A proposta da petista era garantir responsabilidade fiscal, avanços na saúde, educação, mobilidade e, por fim, emplacar uma reforma política – com um pouco de pressão social, destacou. Neste último quesito, a chefe do Executivo ficou nas mãos Congresso Nacional. Como o tema mexe com o interesse de muitos parlamentares, o resultado só poderia ser um: a pauta segue travada por falta de consenso.

O conflito está na realização de um plebiscito, conforme propôs Dilma, para que a população possa apontar o que considera prioritário na reforma política. Já uma parcela considerável dos congressistas, liderados pelo PMDB do presidente da Câmara, Henrique Eduardo Alves, querem um referendo onde o povo só poderá votar sim ou não nas medidas que serão previamente elaboradas no Congresso.
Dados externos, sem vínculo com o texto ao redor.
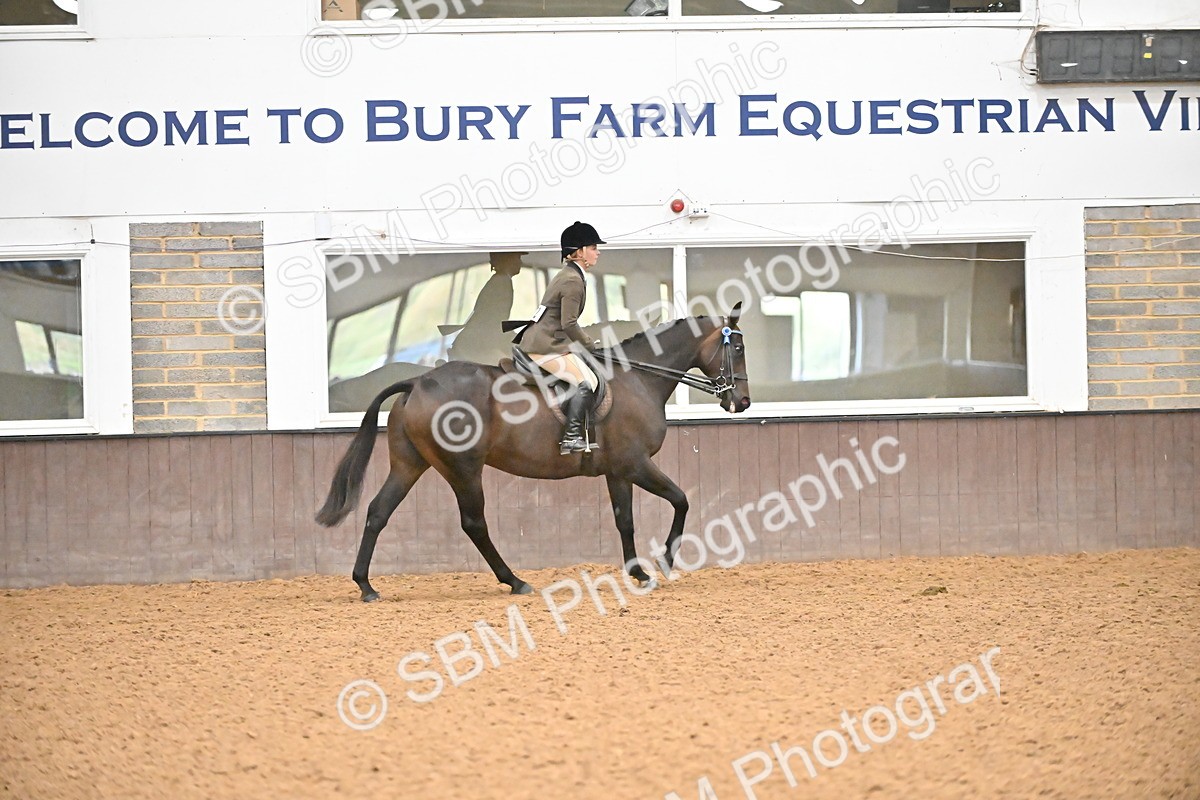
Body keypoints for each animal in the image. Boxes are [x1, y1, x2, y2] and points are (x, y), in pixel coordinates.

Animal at [315, 303, 751, 602]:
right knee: (473, 523)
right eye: (739, 349)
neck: (638, 379)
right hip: (463, 469)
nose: (742, 401)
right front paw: (664, 561)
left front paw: (638, 573)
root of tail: (417, 382)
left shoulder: (618, 470)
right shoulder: (636, 464)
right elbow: (681, 501)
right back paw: (516, 581)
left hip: (410, 464)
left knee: (377, 512)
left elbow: (624, 520)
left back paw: (366, 585)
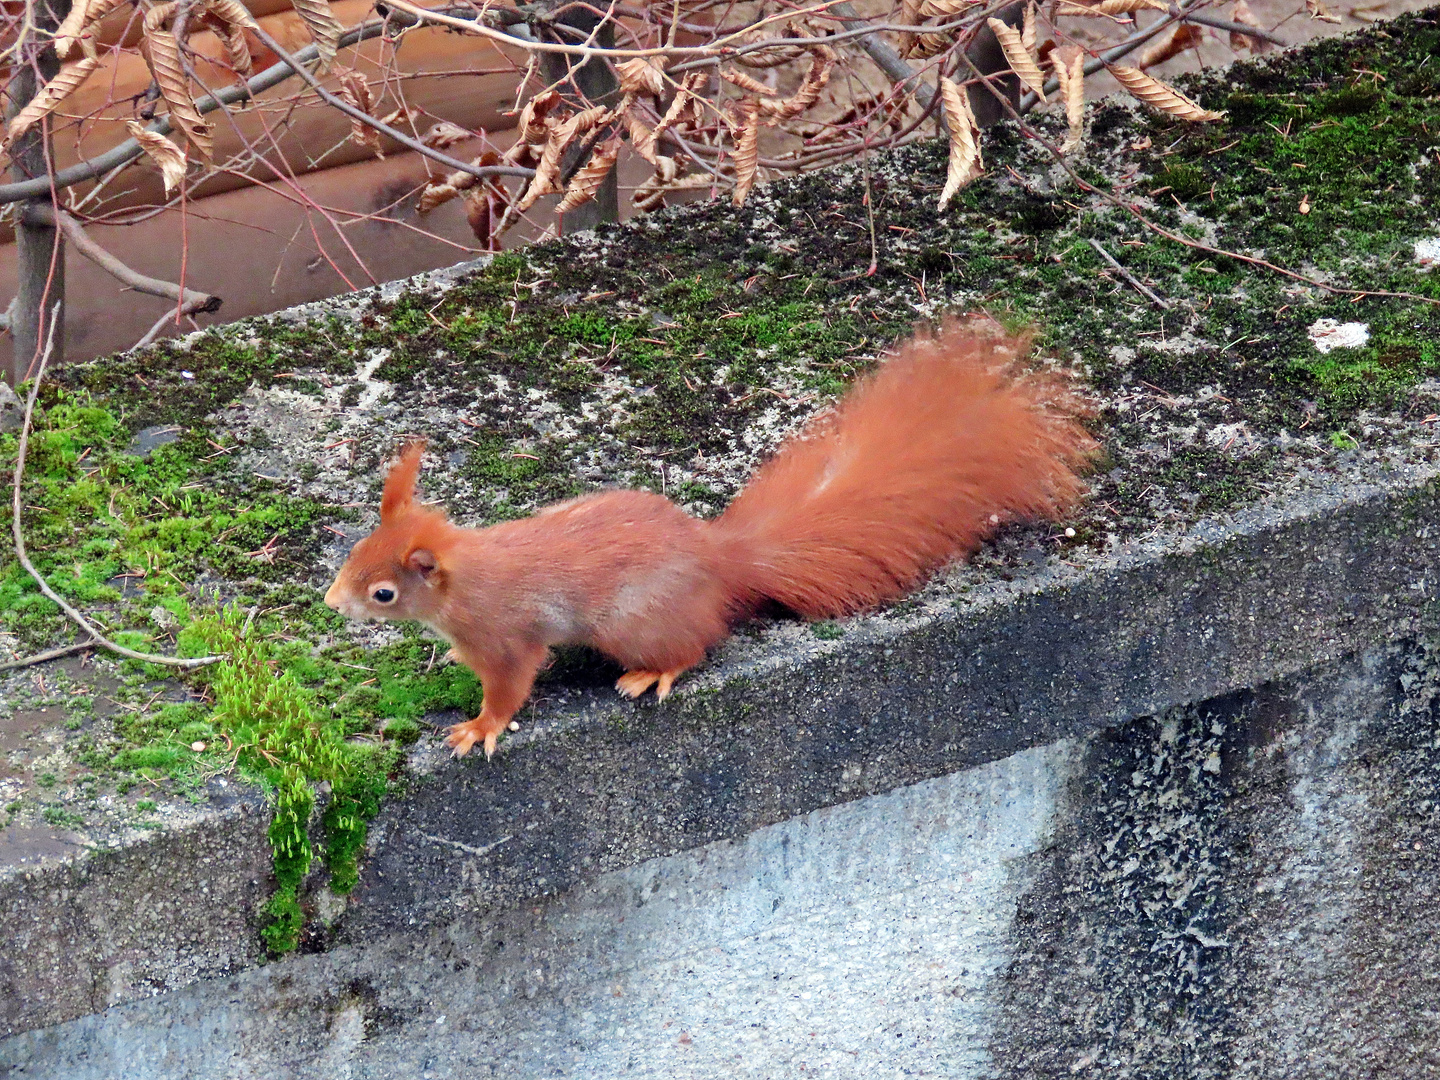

Sem resolução no Parlamento, o pacto pela reforma política já consta nas diretrizes do programa de governo que a equipe de Dilma elabora para um possível segundo mandato presidencial.

Enquanto isso, a minirreforma eleitoral aprovada em dezembro de 2013, às pressas, para mostrar resultados aos manifestantes de junho daquele ano, só passarão a valer nas eleições de 2016. A definição aconteceu no plenário do Tribunal Superior Eleitoral (TSE) na terça (24).

Por quatro votos (de Gilmar Mendes, Dias Toffoli, Luciana Lóssio e Luiz Fux) a três, prevaleceu o entendimento de que aplicar a minirreforma eleitoral nas eleições de outubro próximo fere o artigo 16 da Constituição Federal, que estabelece que qualquer mudança que possa causar impacto nas eleições deve ser realizada pelo menos um ano antes do pleito. Na votação, os ministros alegaram que as convenções partidárias já começaram e as campanhas estão em curso. Ainda cabe recurso da decisão ao Supremo Tribunal Federal (STF).

Em vigor

Neste ano, entrará em vigor apenas o novo prazo para troca repentina de candidatos, que pode acontecer até 20 dias antes da votação (15 de setembro). Haverá punições a ofensas a candidatos na internet.

Para 2016

Fica para 2016 a limitação de gastos com a contratação de cabos eleitorais e despesas com alimentação (10% dos custos da campanha) e aluguel de veículos (20% dos gastos), além da proibição de “envelopamento de carros” com adesivos. Também ficará autorizado aos políticos punidos pela Justiça Eleitoral o parcelamento da multa em até 60 vezes, desde que cada parcela não ultrapasse o limite de 10% de seus rendimentos. Além disso, serão vedado o uso de postes de iluminação, viadutos e passarelas para publicidade.